Among them are successful bills to restrict methane emissions, phase out hydrofluorocarbons used in refrigeration and other “super pollutants” — greenhouse gases that are far more potent than carbon dioxide but have a shorter life.
One of his ongoing priorities in this area is getting the federal government to do more about wildfires, which both exacerbate climate change and contribute to it.
He voted for and has been promoting the $1.2 trillion infrastructure measure that he says will improve roads and transportation, increase broadband access and help clean up water supplies. Earlier, he also supported the $1.9 trillion American Rescue Act to provide relief during the pandemic.
Peters also voted for the Build Back Better Act to provide funding for expanded social services, more infrastructure and climate change efforts. Peters and others say if a revamped deal on the stalled broad legislation can’t be reached, Democrats should consider breaking it up into packages that can pass.
Among those are overhauling the tax cuts signed by former President Donald Trump and legislation that Peters said would “punish people who cheat on their taxes.”

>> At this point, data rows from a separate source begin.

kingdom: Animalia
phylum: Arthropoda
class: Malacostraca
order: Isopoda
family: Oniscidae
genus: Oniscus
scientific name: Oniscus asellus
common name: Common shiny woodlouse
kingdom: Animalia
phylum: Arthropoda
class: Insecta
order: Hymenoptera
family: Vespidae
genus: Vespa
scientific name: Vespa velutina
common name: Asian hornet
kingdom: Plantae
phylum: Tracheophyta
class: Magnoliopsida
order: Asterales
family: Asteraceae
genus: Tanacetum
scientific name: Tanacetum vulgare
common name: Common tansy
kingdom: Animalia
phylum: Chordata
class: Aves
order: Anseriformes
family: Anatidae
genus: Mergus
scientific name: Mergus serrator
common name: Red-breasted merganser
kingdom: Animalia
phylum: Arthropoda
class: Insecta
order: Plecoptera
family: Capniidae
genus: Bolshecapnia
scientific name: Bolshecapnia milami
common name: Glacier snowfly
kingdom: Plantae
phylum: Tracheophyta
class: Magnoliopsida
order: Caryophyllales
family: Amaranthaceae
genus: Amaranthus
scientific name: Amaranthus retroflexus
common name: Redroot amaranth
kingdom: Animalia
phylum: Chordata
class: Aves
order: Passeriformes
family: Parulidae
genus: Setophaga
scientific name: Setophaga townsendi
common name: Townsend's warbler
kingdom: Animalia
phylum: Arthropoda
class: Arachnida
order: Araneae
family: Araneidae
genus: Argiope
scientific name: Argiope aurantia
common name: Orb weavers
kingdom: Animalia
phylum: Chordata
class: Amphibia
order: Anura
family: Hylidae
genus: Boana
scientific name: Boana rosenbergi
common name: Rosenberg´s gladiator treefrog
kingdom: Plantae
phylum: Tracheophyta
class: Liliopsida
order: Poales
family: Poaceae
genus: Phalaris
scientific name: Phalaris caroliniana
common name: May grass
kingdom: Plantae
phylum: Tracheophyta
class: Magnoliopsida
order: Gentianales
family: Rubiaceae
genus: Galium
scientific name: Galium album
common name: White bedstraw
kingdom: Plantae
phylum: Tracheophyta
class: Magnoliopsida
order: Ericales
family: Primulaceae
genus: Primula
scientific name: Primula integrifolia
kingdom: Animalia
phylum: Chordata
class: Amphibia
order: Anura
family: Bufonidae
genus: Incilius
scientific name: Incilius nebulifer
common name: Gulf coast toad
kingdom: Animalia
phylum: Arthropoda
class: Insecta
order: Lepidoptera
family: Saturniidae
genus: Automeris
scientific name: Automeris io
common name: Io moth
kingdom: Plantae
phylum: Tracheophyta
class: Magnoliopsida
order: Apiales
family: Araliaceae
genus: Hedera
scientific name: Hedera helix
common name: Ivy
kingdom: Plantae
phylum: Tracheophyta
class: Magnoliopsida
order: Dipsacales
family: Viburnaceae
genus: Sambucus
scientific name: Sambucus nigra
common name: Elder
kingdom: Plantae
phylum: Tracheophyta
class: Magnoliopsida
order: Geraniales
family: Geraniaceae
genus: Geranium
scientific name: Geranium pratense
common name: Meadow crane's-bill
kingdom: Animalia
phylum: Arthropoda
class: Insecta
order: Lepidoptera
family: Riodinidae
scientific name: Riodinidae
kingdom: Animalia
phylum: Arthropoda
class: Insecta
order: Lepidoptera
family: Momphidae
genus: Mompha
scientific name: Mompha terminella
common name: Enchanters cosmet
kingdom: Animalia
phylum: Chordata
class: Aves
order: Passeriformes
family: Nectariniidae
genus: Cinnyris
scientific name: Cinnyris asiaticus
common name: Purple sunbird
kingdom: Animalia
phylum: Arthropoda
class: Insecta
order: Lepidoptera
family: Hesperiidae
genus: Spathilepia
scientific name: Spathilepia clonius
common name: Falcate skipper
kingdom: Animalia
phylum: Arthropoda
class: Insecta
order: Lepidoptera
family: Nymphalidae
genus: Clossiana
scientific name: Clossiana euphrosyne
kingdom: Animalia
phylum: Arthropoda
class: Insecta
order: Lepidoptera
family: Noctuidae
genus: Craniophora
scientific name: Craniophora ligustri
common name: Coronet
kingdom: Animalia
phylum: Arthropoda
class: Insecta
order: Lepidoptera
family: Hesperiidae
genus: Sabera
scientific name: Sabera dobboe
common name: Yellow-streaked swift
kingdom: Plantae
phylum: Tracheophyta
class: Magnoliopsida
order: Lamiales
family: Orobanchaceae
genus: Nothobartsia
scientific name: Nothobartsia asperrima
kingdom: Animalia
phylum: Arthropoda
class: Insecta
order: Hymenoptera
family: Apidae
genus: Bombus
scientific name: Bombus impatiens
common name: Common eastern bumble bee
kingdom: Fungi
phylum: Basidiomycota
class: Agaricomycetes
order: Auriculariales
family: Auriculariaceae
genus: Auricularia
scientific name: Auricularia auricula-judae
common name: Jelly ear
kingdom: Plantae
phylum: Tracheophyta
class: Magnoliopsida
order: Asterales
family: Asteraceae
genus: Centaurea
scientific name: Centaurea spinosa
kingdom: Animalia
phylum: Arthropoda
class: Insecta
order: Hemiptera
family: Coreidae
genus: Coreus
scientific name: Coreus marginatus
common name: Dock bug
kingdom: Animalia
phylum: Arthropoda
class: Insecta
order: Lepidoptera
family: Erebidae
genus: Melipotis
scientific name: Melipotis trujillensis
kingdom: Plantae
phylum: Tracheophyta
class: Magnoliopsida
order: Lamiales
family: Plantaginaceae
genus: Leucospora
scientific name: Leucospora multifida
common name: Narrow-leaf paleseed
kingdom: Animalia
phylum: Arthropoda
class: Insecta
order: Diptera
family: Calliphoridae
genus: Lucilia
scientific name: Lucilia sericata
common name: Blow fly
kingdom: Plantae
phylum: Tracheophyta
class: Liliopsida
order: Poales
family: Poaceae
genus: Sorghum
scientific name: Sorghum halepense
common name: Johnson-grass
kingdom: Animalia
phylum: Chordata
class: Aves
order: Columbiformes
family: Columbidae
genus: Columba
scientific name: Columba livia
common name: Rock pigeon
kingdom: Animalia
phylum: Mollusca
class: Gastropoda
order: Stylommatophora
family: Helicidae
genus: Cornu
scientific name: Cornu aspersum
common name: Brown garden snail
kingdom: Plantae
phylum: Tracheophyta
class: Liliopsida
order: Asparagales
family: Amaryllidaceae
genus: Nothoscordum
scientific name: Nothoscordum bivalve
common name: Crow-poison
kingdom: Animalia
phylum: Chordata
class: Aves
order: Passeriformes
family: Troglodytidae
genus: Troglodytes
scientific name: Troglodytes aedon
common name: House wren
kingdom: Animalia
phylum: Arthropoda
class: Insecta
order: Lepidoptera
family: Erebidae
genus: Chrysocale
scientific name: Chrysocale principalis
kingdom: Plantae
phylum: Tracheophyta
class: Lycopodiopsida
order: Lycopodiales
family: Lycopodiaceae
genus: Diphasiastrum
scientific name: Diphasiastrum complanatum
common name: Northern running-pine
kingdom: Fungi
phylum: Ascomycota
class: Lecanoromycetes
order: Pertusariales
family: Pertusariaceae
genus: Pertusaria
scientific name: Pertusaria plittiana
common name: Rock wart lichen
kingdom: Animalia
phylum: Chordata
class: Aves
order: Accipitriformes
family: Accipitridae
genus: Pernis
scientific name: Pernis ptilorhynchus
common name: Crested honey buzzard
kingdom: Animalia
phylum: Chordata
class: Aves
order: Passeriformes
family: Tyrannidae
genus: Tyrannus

He also believes his legislation to cap prescription drug prices, which was part of Build Back Better, could succeed. He and a small handful of other Democrats blocked broader legislation backed by Pelosi, contending it would hurt investments in biotech companies and stymie research for new drugs.
Peters took a lot of criticism for that, especially because he received campaign contributions from pharmaceutical interests. Like other storms, he seems to have weathered that one.
Peters said he doesn’t think about the notion that he may be on the political easy street, or give much thought to his political trajectory.
“I never really had any expectations,” he said. “I really don’t know what’s going to happen next. I have a two-year contract.”